* **Data to use**:
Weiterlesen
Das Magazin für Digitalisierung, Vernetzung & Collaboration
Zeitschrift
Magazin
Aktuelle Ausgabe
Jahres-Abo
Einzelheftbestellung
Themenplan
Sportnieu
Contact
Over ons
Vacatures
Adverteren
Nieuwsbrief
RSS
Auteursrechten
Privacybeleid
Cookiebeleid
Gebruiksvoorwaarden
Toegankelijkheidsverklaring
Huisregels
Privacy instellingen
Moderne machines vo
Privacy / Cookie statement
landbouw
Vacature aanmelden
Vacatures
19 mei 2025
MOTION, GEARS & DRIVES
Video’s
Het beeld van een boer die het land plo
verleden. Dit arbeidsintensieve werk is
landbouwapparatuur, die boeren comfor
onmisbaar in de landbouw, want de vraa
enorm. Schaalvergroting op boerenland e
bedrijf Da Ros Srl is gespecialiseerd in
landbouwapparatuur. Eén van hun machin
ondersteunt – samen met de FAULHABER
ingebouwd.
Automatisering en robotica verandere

* * *

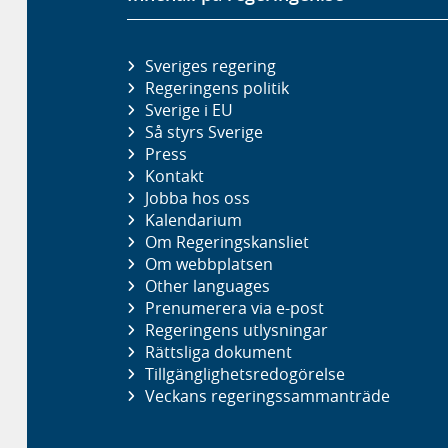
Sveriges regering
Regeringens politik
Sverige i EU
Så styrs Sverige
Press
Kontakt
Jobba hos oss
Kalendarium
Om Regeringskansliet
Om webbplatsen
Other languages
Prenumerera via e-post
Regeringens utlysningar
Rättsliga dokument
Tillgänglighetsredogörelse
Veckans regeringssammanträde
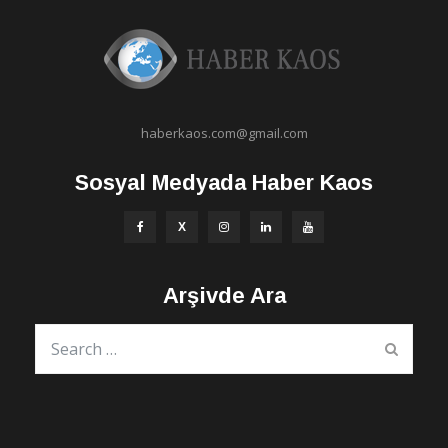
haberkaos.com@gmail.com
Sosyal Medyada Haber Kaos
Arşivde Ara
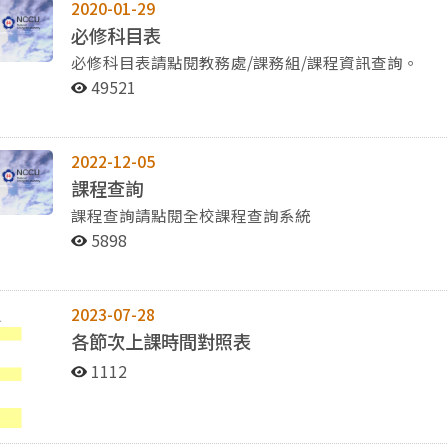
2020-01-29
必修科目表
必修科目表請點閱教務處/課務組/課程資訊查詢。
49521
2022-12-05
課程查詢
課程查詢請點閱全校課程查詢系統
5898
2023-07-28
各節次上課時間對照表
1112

* **To-do item**:
Copy out the listing lines from the one containing "Weiterlesen" through the one containing "bedrijf Da Ros Srl is gespecialiseerd in", reproducing each line unchanged.

* **Solution to the problem**:
Weiterlesen
Das Magazin für Digitalisierung, Vernetzung & Collaboration
Zeitschrift
Magazin
Aktuelle Ausgabe
Jahres-Abo
Einzelheftbestellung
Themenplan
Sportnieu
Contact
Over ons
Vacatures
Adverteren
Nieuwsbrief
RSS
Auteursrechten
Privacybeleid
Cookiebeleid
Gebruiksvoorwaarden
Toegankelijkheidsverklaring
Huisregels
Privacy instellingen
Moderne machines vo
Privacy / Cookie statement
landbouw
Vacature aanmelden
Vacatures
19 mei 2025
MOTION, GEARS & DRIVES
Video’s
Het beeld van een boer die het land plo
verleden. Dit arbeidsintensieve werk is
landbouwapparatuur, die boeren comfor
onmisbaar in de landbouw, want de vraa
enorm. Schaalvergroting op boerenland e
bedrijf Da Ros Srl is gespecialiseerd in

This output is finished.